Peer-reviewed veterinary case report
Histone H3 lysine-to-methionine mutants as a paradigm to study chromatin signaling.
- Journal:
- Science (New York, N.Y.)
- Year:
- 2014
- Authors:
- Herz, Hans-Martin et al.
- Affiliation:
- Stowers Institute for Medical Research · United States
Abstract
Histone H3 lysine(27)-to-methionine (H3K27M) gain-of-function mutations occur in highly aggressive pediatric gliomas. We established a Drosophila animal model for the pathogenic histone H3K27M mutation and show that its overexpression resembles polycomb repressive complex 2 (PRC2) loss-of-function phenotypes, causing derepression of PRC2 target genes and developmental perturbations. Similarly, an H3K9M mutant depletes H3K9 methylation levels and suppresses position-effect variegation in various Drosophila tissues.

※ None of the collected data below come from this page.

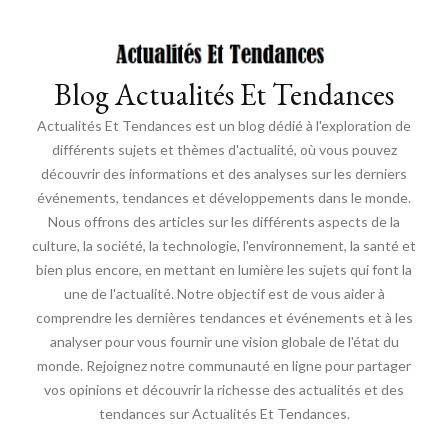
Blog Actualités Et Tendances
Actualités Et Tendances est un blog dédié à l'exploration de
différents sujets et thèmes d'actualité, où vous pouvez
découvrir des informations et des analyses sur les derniers
événements, tendances et développements dans le monde.
Nous offrons des articles sur les différents aspects de la
culture, la société, la technologie, l'environnement, la santé et
bien plus encore, en mettant en lumière les sujets qui font la
une de l'actualité. Notre objectif est de vous aider à
comprendre les dernières tendances et événements et à les
analyser pour vous fournir une vision globale de l'état du
monde. Rejoignez notre communauté en ligne pour partager
vos opinions et découvrir la richesse des actualités et des
tendances sur Actualités Et Tendances.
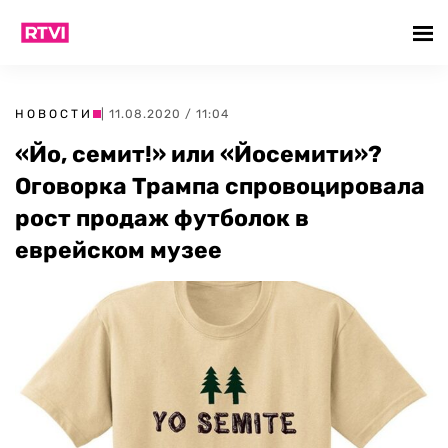
НОВОСТИ
| 11.08.2020 / 11:04
«Йо, семит!» или «Йосемити»?
Оговорка Трампа спровоцировала
рост продаж футболок в
еврейском музее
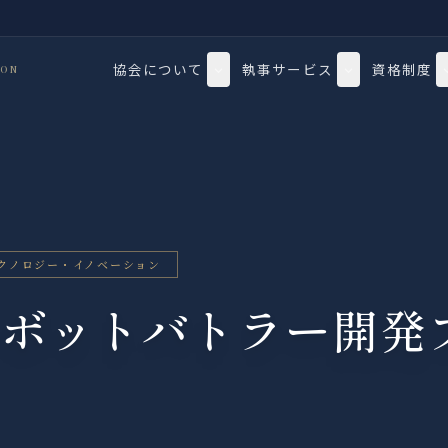
協会について
執事サービス
資格制度
ION
クノロジー・イノベーション
e ロボットバトラー開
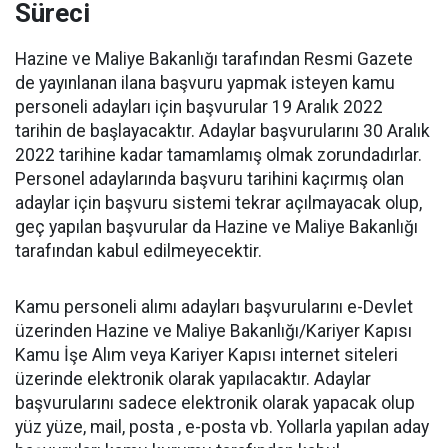
Süreci
Hazine ve Maliye Bakanlığı tarafından Resmi Gazete
de yayınlanan ilana başvuru yapmak isteyen kamu
personeli adayları için başvurular 19 Aralık 2022
tarihin de başlayacaktır. Adaylar başvurularını 30 Aralık
2022 tarihine kadar tamamlamış olmak zorundadırlar.
Personel adaylarında başvuru tarihini kaçırmış olan
adaylar için başvuru sistemi tekrar açılmayacak olup,
geç yapılan başvurular da Hazine ve Maliye Bakanlığı
tarafından kabul edilmeyecektir.
Kamu personeli alımı adayları başvurularını e-Devlet
üzerinden Hazine ve Maliye Bakanlığı/Kariyer Kapısı
Kamu İşe Alım veya Kariyer Kapısı internet siteleri
üzerinde elektronik olarak yapılacaktır. Adaylar
başvurularını sadece elektronik olarak yapacak olup
yüz yüze, mail, posta , e-posta vb. Yollarla yapılan aday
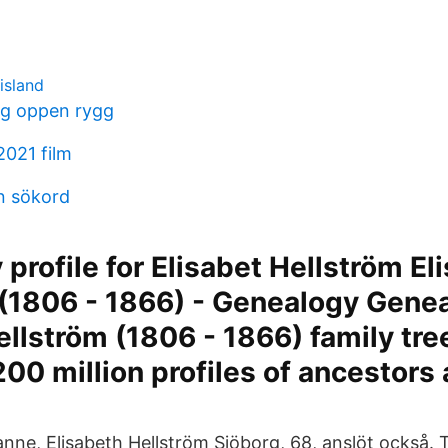
 island
ng oppen rygg
2021 film
n sökord
profile for Elisabet Hellström El
(1806 - 1866) - Genealogy Genea
ellström (1806 - 1866) family tre
200 million profiles of ancestors 
anne, Elisabeth Hellström Sjöborg, 68, anslöt också.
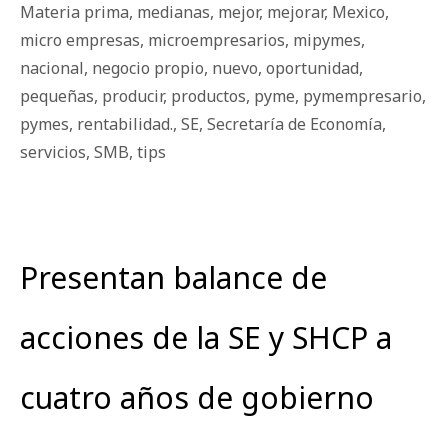
Materia prima
,
medianas
,
mejor
,
mejorar
,
Mexico
,
micro empresas
,
microempresarios
,
mipymes
,
nacional
,
negocio propio
,
nuevo
,
oportunidad
,
pequeñas
,
producir
,
productos
,
pyme
,
pymempresario
,
pymes
,
rentabilidad.
,
SE
,
Secretaría de Economía
,
servicios
,
SMB
,
tips
Presentan balance de
acciones de la SE y SHCP a
cuatro años de gobierno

The histone H3K9 demethylase KDM3B/JHDM2 associates with H3K9M-containing nucleosomes, and its misregulation in Drosophila results in changes of H3K9 methylation levels and heterochromatic silencing defects. We have established histone lysine-to-methionine mutants as robust in vivo tools for inhibiting methylation pathways that also function as biochemical reagents for capturing site-specific histone-modifying enzymes, thus providing molecular insight into chromatin signaling pathways.